Figure 3. Art1 and Art2 are non-redundant in promoting substrate- and starvation-induced endocytosis of amino acid transporters.

(A) Live-cell fluorescence microscopy analysis of Mup1-GFP endocytosis in wild type (WT), art1∆, art2∆ and art1∆ art2∆ cells expressing MUP1-GFP from plasmid. Cells were treated with 20 µg/ml L-methionine (+ Met) for 1.5 hr or starved (- N) for 6 hr after 24 hr exponential growth. (B) SDS PAGE and western blot analysis with the indicated antibodies of whole cell protein extracts from wild type (WT) and art2∆ cells expressing MUP1-GFP that were starved (- N) for the indicated times after 24 hr exponential growth. Quantification in Figure 3—figure supplement 1A. (C) Live-cell fluorescence microscopy analysis of wild type (WT) and art2∆ cells expressing CAN1-GFP, LYP1-GFP or TAT2-GFP. Cells were starved (- N) for 6 hr after 24 hr exponential growth. Scale bars = 5 µm. See also Figure 3—figure supplement 1.

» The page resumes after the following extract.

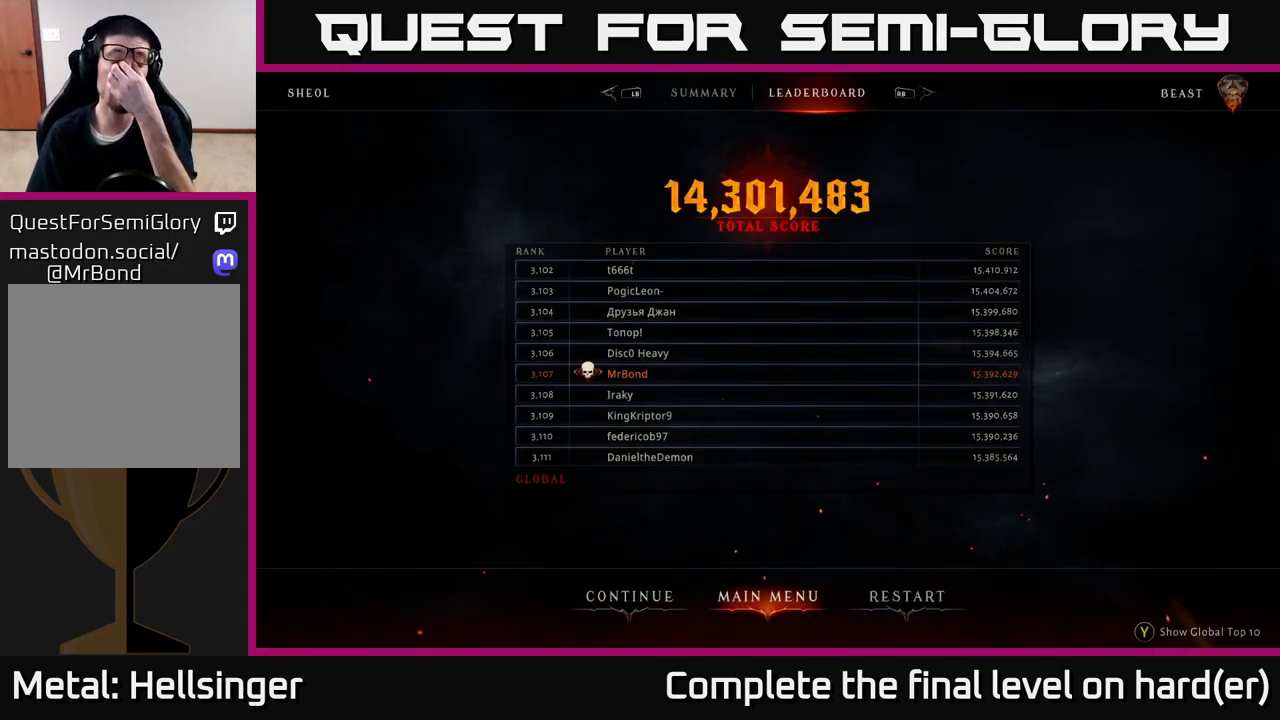
{"buttons": [], "left_stick": "center", "right_stick": "center", "events": [[67, "DPAD_RIGHT", "up"], [167, "DPAD_RIGHT", "down"], [267, "DPAD_RIGHT", "up"]]}
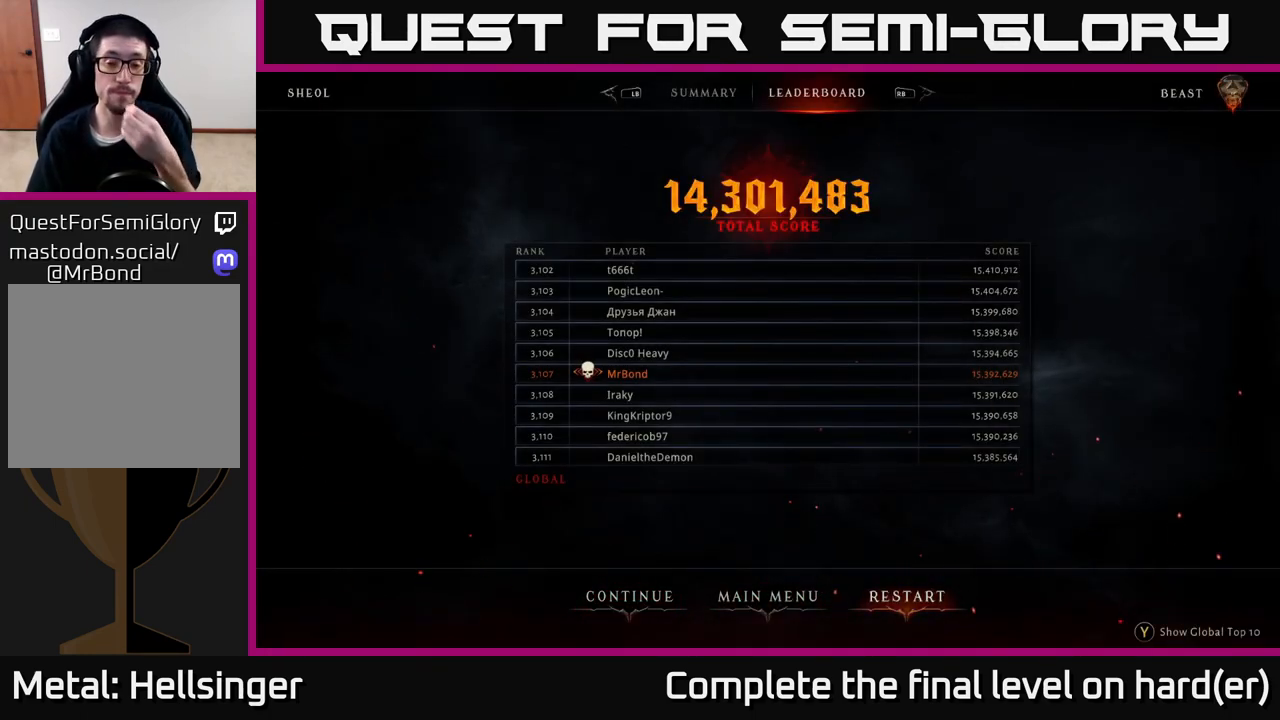
{"buttons": [], "left_stick": "center", "right_stick": "center", "events": [[117, "A", "down"], [217, "A", "up"]]}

Figure 3—figure supplement 1. Art2-dependent and -independent starvation-induced endocytosis of PM proteins.

(A) Densitometric quantification of Figure 3B. Displayed is the distribution of the GFP signal into full length Mup1-GFP and clipped GFP fragment. Mean % of total GFP signal in each lane ± standard deviation from n = 3 independent experiments. (B) Live-cell fluorescence microscopy analysis of art2∆ and art1Δ cells expressing MUP1-GFP and plasmids encoding ART1, ART2 or empty vectors as indicated. Cells were treated with 20 µg/ml L-methionine (+ Met) for 1.5 hr or starved (- N) for 6 hr after 24 hr exponential growth. (C) Live-cell fluorescence microscopy analysis of wild type (WT) and art2∆ cells expressing INA1-eGFP. Cells were starved (- N) for 6 hr after 24 hr exponential growth. (D) Live-cell fluorescence microscopy analysis of wild type (WT) and art2∆ cells expressing pRS416-FUR4-GFP, HXT1-GFP or HXT2-GFP. Cells were starved (- N) for 6 hr after 24 hr exponential growth. Scale bars = 5 µm.